# About this task
If an entry holds a picture, drop the picture but restate the entry word for word.

======== Exercise inputs ========

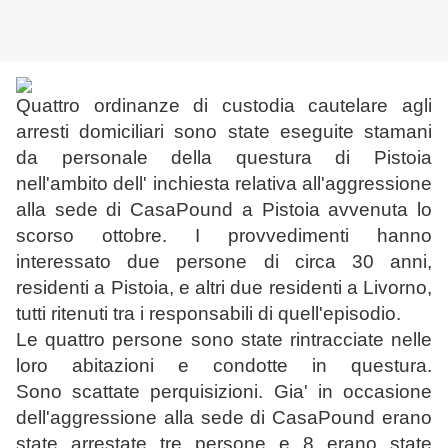
Quattro ordinanze di custodia cautelare agli
arresti domiciliari sono state eseguite stamani
da personale della questura di Pistoia
nell'ambito dell' inchiesta relativa all'aggressione
alla sede di CasaPound a Pistoia avvenuta lo
scorso ottobre. I provvedimenti hanno
interessato due persone di circa 30 anni,
residenti a Pistoia, e altri due residenti a Livorno,
tutti ritenuti tra i responsabili di quell'episodio.
Le quattro persone sono state rintracciate nelle
loro abitazioni e condotte in questura.
Sono scattate perquisizioni. Gia' in occasione
dell'aggressione alla sede di CasaPound erano
state arrestate tre persone e 8 erano state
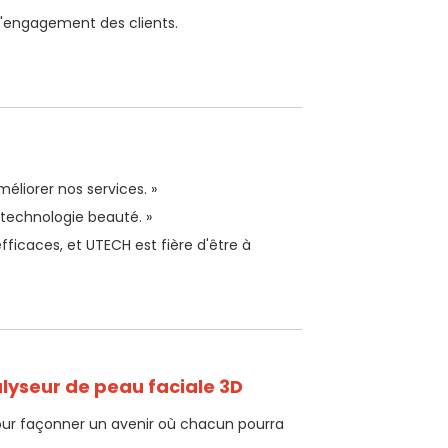
 l'engagement des clients.
éliorer nos services. »
 technologie beauté. »
fficaces, et UTECH est fière d'être à
lyseur de peau faciale 3D
 pour façonner un avenir où chacun pourra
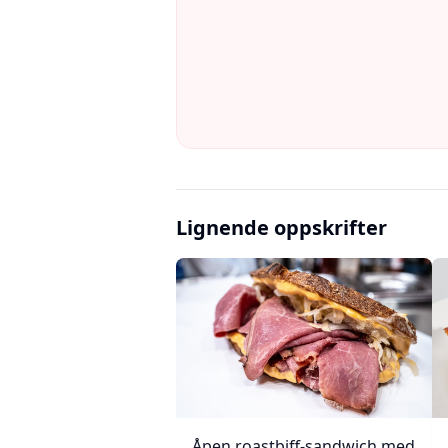
Lignende oppskrifter
Åpen roastbiff-sandwich med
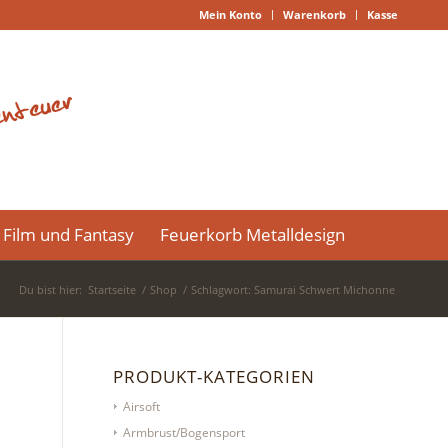
Mein Konto
Warenkorb
Kasse
Film und Fantasy
Feuerkorb Metalldesign
Du bist hier:
Startseite
/
Shop
/
Schlagwort: Samurai Schwert Michonne
PRODUKT-KATEGORIEN
Airsoft
Armbrust/Bogensport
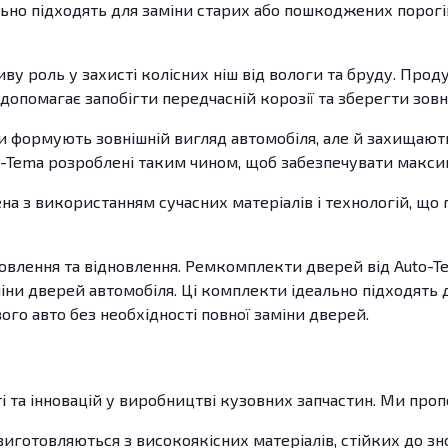
льно підходять для заміни старих або пошкоджених порогі
ву роль у захисті колісних ніш від вологи та бруду. Прод
 допомагає запобігти передчасній корозії та зберегти зовн
и формують зовнішній вигляд автомобіля, але й захищають
o-Tema розроблені таким чином, щоб забезпечувати максим
 з використанням сучасних матеріалів і технологій, що гар
овлення та відновлення. Ремкомплекти дверей від Auto-T
ни дверей автомобіля. Ці комплекти ідеально підходять д
ого авто без необхідності повної заміни дверей.
ті та інновацій у виробництві кузовних запчастин. Ми про
виготовляються з високоякісних матеріалів, стійких до зно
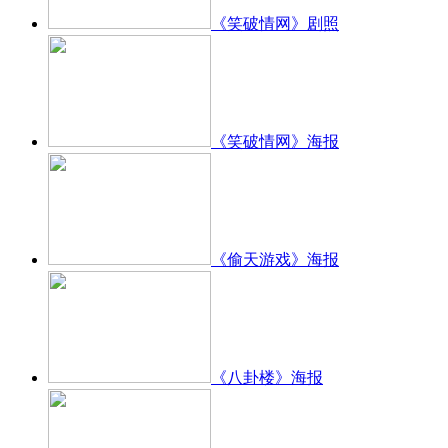
《笑破情网》剧照
《笑破情网》海报
《偷天游戏》海报
《八卦楼》海报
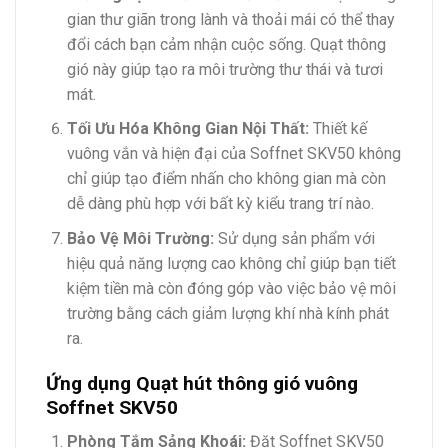
gian thư giãn trong lành và thoải mái có thể thay
đổi cách bạn cảm nhận cuộc sống. Quạt thông
gió này giúp tạo ra môi trường thư thái và tươi
mát.
Tối Ưu Hóa Không Gian Nội Thất:
Thiết kế
vuông vắn và hiện đại của Soffnet SKV50 không
chỉ giúp tạo điểm nhấn cho không gian mà còn
dễ dàng phù hợp với bất kỳ kiểu trang trí nào.
Bảo Vệ Môi Trường:
Sử dụng sản phẩm với
hiệu quả năng lượng cao không chỉ giúp bạn tiết
kiệm tiền mà còn đóng góp vào việc bảo vệ môi
trường bằng cách giảm lượng khí nhà kính phát
ra.
Ứng dụng Quạt hút thông gió vuông
Soffnet SKV50
Phòng Tắm Sảng Khoái:
Đặt Soffnet SKV50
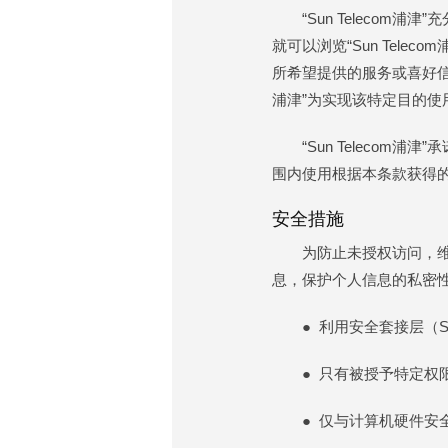
“Sun Telec
就可以浏览“Sun Tel
所希望提供的服务或喜好信息
浦津”为实现该特定目的
“Sun Telecom
围内使用根据本条款获得
安全措施
为防止未授权访问，
息，保护个人信息的私密
● 利用安全套接层（
● 只有被授予特定权
● 仅与计算机硬件安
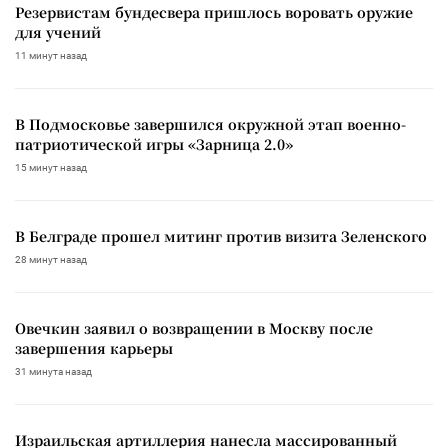
Резервистам бундесвера пришлось воровать оружие
для учений
11 минут назад
В Подмосковье завершился окружной этап военно-
патриотической игры «Зарница 2.0»
15 минут назад
В Белграде прошел митинг против визита Зеленского
28 минут назад
Овечкин заявил о возвращении в Москву после
завершения карьеры
31 минута назад
Израильская артиллерия нанесла массированный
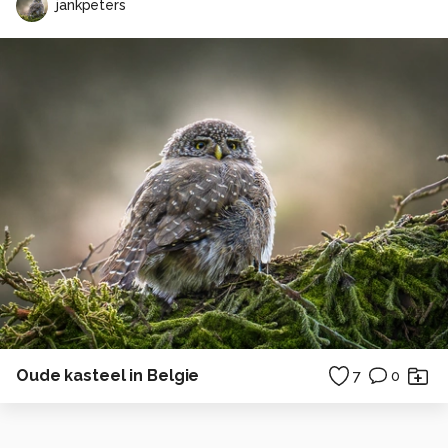
jankpeters
Oude kasteel in Belgie
7
0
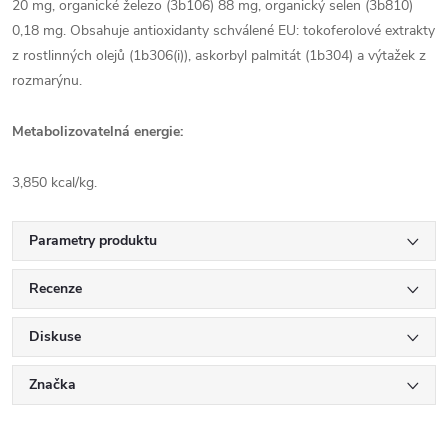
20 mg, organické železo (3b106) 88 mg, organický selen (3b810)
0,18 mg. Obsahuje antioxidanty schválené EU: tokoferolové extrakty
z rostlinných olejů (1b306(i)), askorbyl palmitát (1b304) a výtažek z
rozmarýnu.
Metabolizovatelná energie:
3,850 kcal/kg.
Parametry produktu
Recenze
Diskuse
Značka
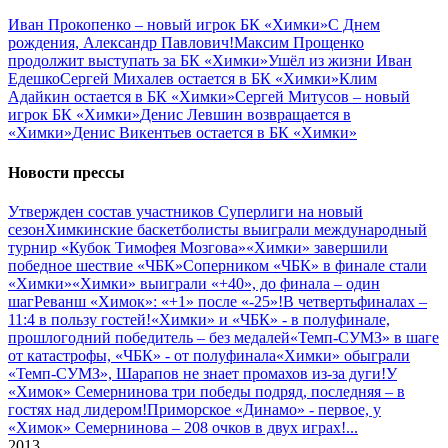
Иван Прокопенко – новый игрок БК «Химки»
С Днем
рождения, Александр Павлович!
Максим Прощенко
продолжит выступать за БК «Химки»
Ушёл из жизни Иван
Едешко
Сергей Михалев остается в БК «Химки»
Клим
Адайкин остается в БК «Химки»
Сергей Митусов – новый
игрок БК «Химки»
Денис Левшин возвращается в
«Химки»
Денис Викентьев остается в БК «Химки»
Новости прессы
Утвержден состав участников Cуперлиги на новый
сезон
Химкинские баскетболисты выиграли международный
турнир «Кубок Тимофея Мозгова»
«Химки» завершили
победное шествие «ЧБК»
Соперником «ЧБК» в финале стали
«Химки»
«Химки» выиграли «+40», до финала – один
шаг
Реванш «Химок»: «+1» после «-25»!
В четвертьфиналах –
11:4 в пользу гостей!
«Химки» и «ЧБК» - в полуфинале,
прошлогодний победитель – без медалей
«Темп-СУМЗ» в шаге
от катастрофы, «ЧБК» - от полуфинала
«Химки» обыграли
«Темп-СУМЗ», Шарапов не знает промахов из-за дуги!
У
«Химок» Семернинова три победы подряд, последняя – в
гостях над лидером!
Приморское «Динамо» - первое, у
«Химок» Семернинова – 208 очков в двух играх!
...
2013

========

# Response area
Quattro ordinanze di custodia cautelare agli
arresti domiciliari sono state eseguite stamani
da personale della questura di Pistoia
nell'ambito dell' inchiesta relativa all'aggressione
alla sede di CasaPound a Pistoia avvenuta lo
scorso ottobre. I provvedimenti hanno
interessato due persone di circa 30 anni,
residenti a Pistoia, e altri due residenti a Livorno,
tutti ritenuti tra i responsabili di quell'episodio.
Le quattro persone sono state rintracciate nelle
loro abitazioni e condotte in questura.
Sono scattate perquisizioni. Gia' in occasione
dell'aggressione alla sede di CasaPound erano
state arrestate tre persone e 8 erano state
 l'engagement des clients.
éliorer nos services. »
 technologie beauté. »
fficaces, et UTECH est fière d'être à
lyseur de peau faciale 3D
 pour façonner un avenir où chacun pourra
Lignende oppskrifter
Åpen roastbiff-sandwich med
Mein Konto
Warenkorb
Kasse
Film und Fantasy
Feuerkorb Metalldesign
Du bist hier:
Startseite
/
Shop
/
Schlagwort: Samurai Schwert Michonne
PRODUKT-KATEGORIEN
Airsoft
Armbrust/Bogensport
льно підходять для заміни старих або пошкоджених порогі
ву роль у захисті колісних ніш від вологи та бруду. Прод
 допомагає запобігти передчасній корозії та зберегти зовн
и формують зовнішній вигляд автомобіля, але й захищають
o-Tema розроблені таким чином, щоб забезпечувати максим
 з використанням сучасних матеріалів і технологій, що гар
овлення та відновлення. Ремкомплекти дверей від Auto-T
ни дверей автомобіля. Ці комплекти ідеально підходять д
ого авто без необхідності повної заміни дверей.
ті та інновацій у виробництві кузовних запчастин. Ми про
виготовляються з високоякісних матеріалів, стійких до зно
《笑破情网》剧照
《笑破情网》海报
《偷天游戏》海报
《八卦楼》海报
gian thư giãn trong lành và thoải mái có thể thay
đổi cách bạn cảm nhận cuộc sống. Quạt thông
gió này giúp tạo ra môi trường thư thái và tươi
mát.
Tối Ưu Hóa Không Gian Nội Thất:
Thiết kế
vuông vắn và hiện đại của Soffnet SKV50 không
chỉ giúp tạo điểm nhấn cho không gian mà còn
dễ dàng phù hợp với bất kỳ kiểu trang trí nào.
Bảo Vệ Môi Trường:
Sử dụng sản phẩm với
hiệu quả năng lượng cao không chỉ giúp bạn tiết
kiệm tiền mà còn đóng góp vào việc bảo vệ môi
trường bằng cách giảm lượng khí nhà kính phát
ra.
Ứng dụng Quạt hút thông gió vuông
Soffnet SKV50
Phòng Tắm Sảng Khoái:
Đặt Soffnet SKV50
“Sun Telec
就可以浏览“Sun Tel
所希望提供的服务或喜好信息
浦津”为实现该特定目的
“Sun Telecom
围内使用根据本条款获得
安全措施
为防止未授权访问，
息，保护个人信息的私密
● 利用安全套接层（
● 只有被授予特定权
● 仅与计算机硬件安
Резервистам бундесвера пришлось воровать оружие
для учений
11 минут назад
В Подмосковье завершился окружной этап военно-
патриотической игры «Зарница 2.0»
15 минут назад
В Белграде прошел митинг против визита Зеленского
28 минут назад
Овечкин заявил о возвращении в Москву после
завершения карьеры
31 минута назад
Израильская артиллерия нанесла массированный
jankpeters
Oude kasteel in Belgie
7
0
20 mg, organické železo (3b106) 88 mg, organický selen (3b810)
0,18 mg. Obsahuje antioxidanty schválené EU: tokoferolové extrakty
z rostlinných olejů (1b306(i)), askorbyl palmitát (1b304) a výtažek z
rozmarýnu.
Metabolizovatelná energie:
3,850 kcal/kg.
Parametry produktu
Recenze
Diskuse
Značka
Иван Прокопенко – новый игрок БК «Химки»
С Днем
рождения, Александр Павлович!
Максим Прощенко
продолжит выступать за БК «Химки»
Ушёл из жизни Иван
Едешко
Сергей Михалев остается в БК «Химки»
Клим
Адайкин остается в БК «Химки»
Сергей Митусов – новый
игрок БК «Химки»
Денис Левшин возвращается в
«Химки»
Денис Викентьев остается в БК «Химки»
Новости прессы
Утвержден состав участников Cуперлиги на новый
сезон
Химкинские баскетболисты выиграли международный
турнир «Кубок Тимофея Мозгова»
«Химки» завершили
победное шествие «ЧБК»
Соперником «ЧБК» в финале стали
«Химки»
«Химки» выиграли «+40», до финала – один
шаг
Реванш «Химок»: «+1» после «-25»!
В четвертьфиналах –
11:4 в пользу гостей!
«Химки» и «ЧБК» - в полуфинале,
прошлогодний победитель – без медалей
«Темп-СУМЗ» в шаге
от катастрофы, «ЧБК» - от полуфинала
«Химки» обыграли
«Темп-СУМЗ», Шарапов не знает промахов из-за дуги!
У
«Химок» Семернинова три победы подряд, последняя – в
гостях над лидером!
Приморское «Динамо» - первое, у
«Химок» Семернинова – 208 очков в двух играх!
...
2013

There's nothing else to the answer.